25.- In the New Testament, the Gospel is preached; which is nothing else than the Word by which are offered unto us the Spirit, grace and the remission of sins obtained for us by Christ crucified; and all entirely free, through the mere mercy of God the Father, thus favouring us unworthy creatures, who deserve damnation rather than anything else.



26.- It pleases God not to give the Spirit without the Word but through the Word.



27.- Who are we that we should inquire into the cause of the divine will?



 





28.- It is therefore a settled determination with me not to argue upon the authority of any teacher whatever but upon that of Scripture alone.



29.- If God thus be robbed of His power and wisdom to elect, what will there be remaining but that idol Fortune, under the name of which all things take place at random?



30.- Since, therefore, Reason praises God when He saves the undeserving but accuses Him when He damns the undeserving; it stands convicted of not praising God as God, but as a certain one who serves its own profit: that is, it seeks, in God, itself and the things of itself, but seeks not God and the things of God.



31.- He who believes nothing certainly may easily believe and say anything.



32.- All things, even the ungodly, co-operate with God.



33.- There will be in the Scriptures no contradictions.



34.- We are but men and there is nothing in us that is not touched with human infirmity.



35.- Free-will is nothing else than the greatest enemy to righteousness and the salvation of man.



36.- The law is necessary which might give the knowledge of sin; in order that he who is proud and whole in his own eyes, being humbled down in the knowledge of the iniquity and greatness of his sin, might groan and breathe after the grace that is laid up in Christ.



37.- The righteousness of faith comes by grace without the law.



38.- Christian righteousness exists without the works of the law.



39.- Paul distinguishes most manifestly the two righteousnesses; assigning the one to the law, the other to grace; and declares that the latter is given without the former and without its works.



40.- A free justification allows no workmen because a free gift and a working preparation are manifestly in opposition to one another.



41.- If grace comes by the purpose of God or election, it comes of necessity, and not by any devoted effort or endeavour of our own.



42.- If I obtain grace by my own endeavours, what need have I of the grace of Christ for the receiving of my grace?



43.- Since God has put my salvation out of the way of my will and has taken it under His own and has promised to save me, not according to my works or manner of life, but according to His own grace and mercy, I rest fully assured and persuaded that He is faithful, and will not lie, and moreover great and powerful, so that no devils no adversities can destroy Him or pluck me out of His hand.



44.- If we work less or work badly, He does not impute it unto us, but, as a Father, pardons us and makes us better.
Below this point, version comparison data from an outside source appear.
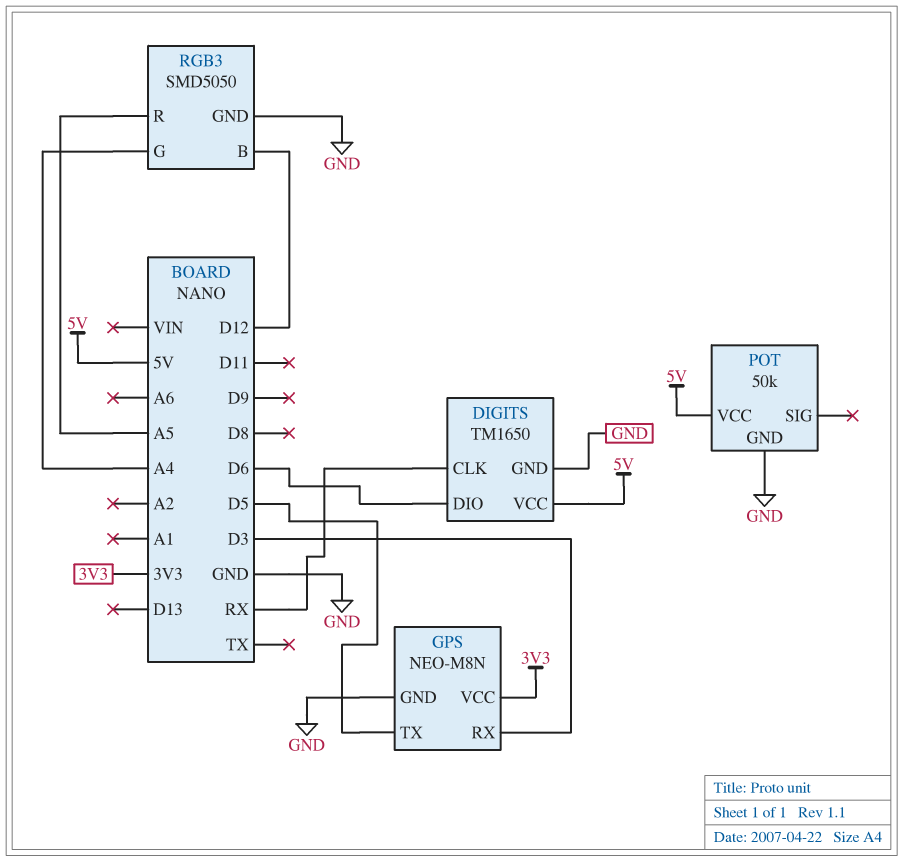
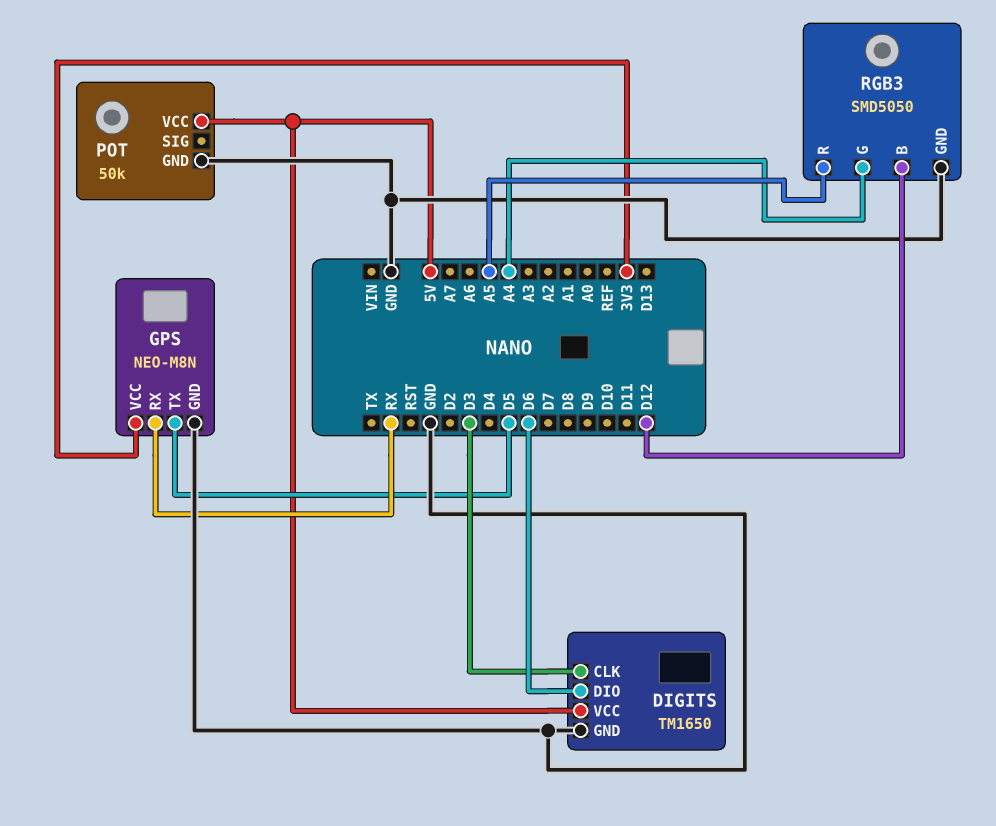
DIGITS pin CLK: RX -> D3
GPS pin RX: D3 -> RX

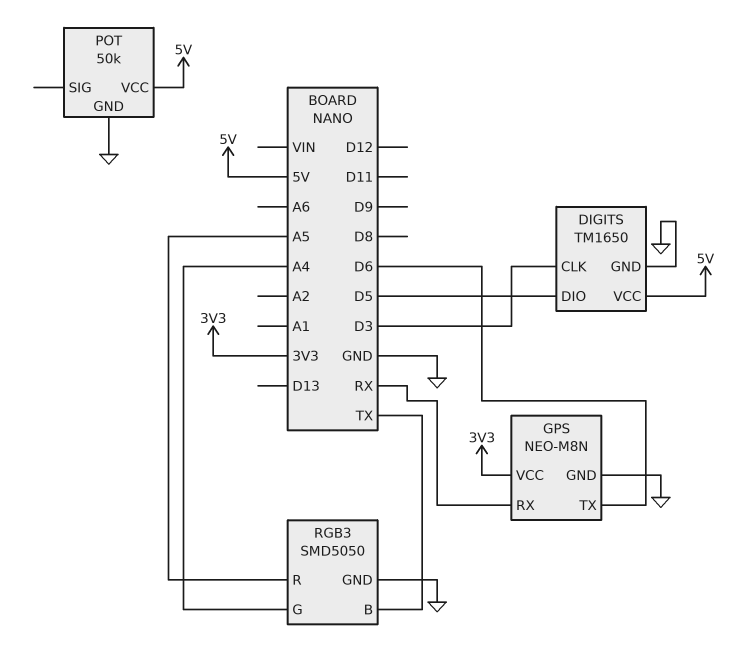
DIGITS pin DIO: D6 -> D5
GPS pin TX: D5 -> D6
RGB3 pin B: D12 -> TX

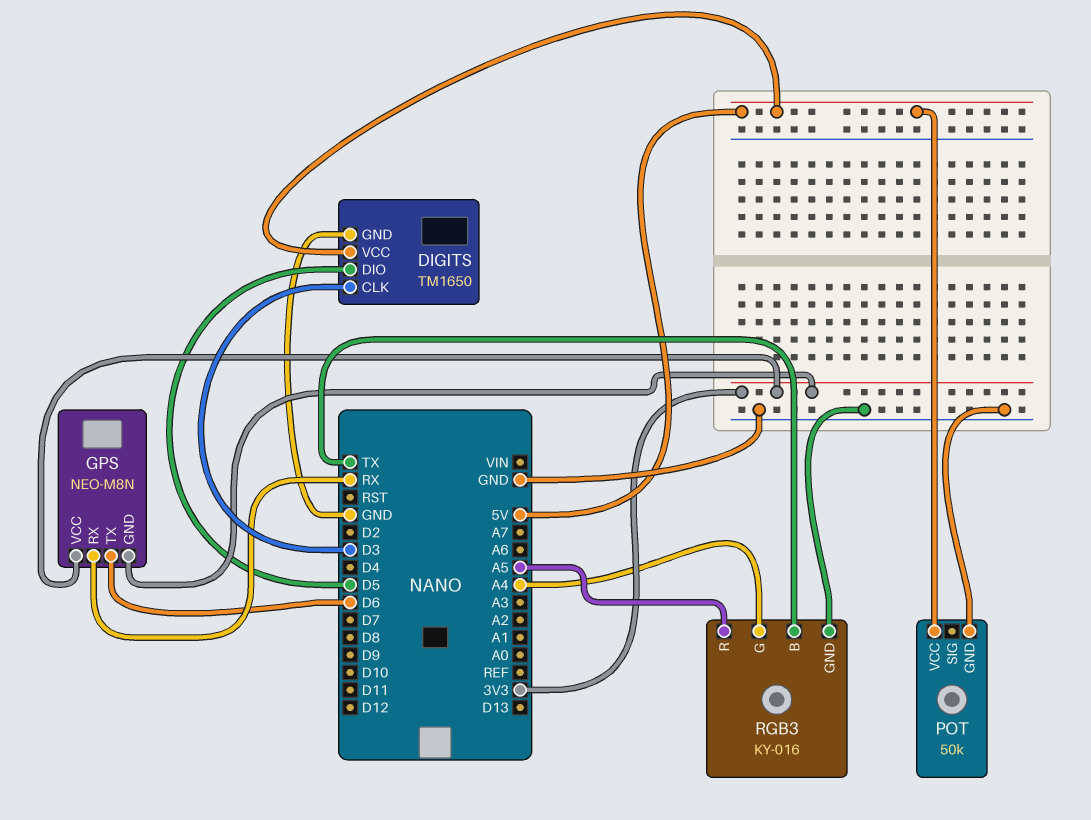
GPS pin GND: GND -> 3V3
RGB3: SMD5050 -> KY-016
This the glorying which all the saints have in their God.



 





45.- What is man compared with God?



46.- What perverseness must it be in us to attack the righteousness and judgments of God only and to arrogate so much to our own judgment as to wish to comprehend, judge, and rate the divine judgments.



47.- This life is nothing more than an entrance on, and a beginning of, the life which is to come.



48.- Truth is more powerful than eloquence; the Spirit is far above human talent.



49.- Christ fears neither the powers of the air nor the gates of hell.



50.- Who can always so temper his pen as never to grow warm?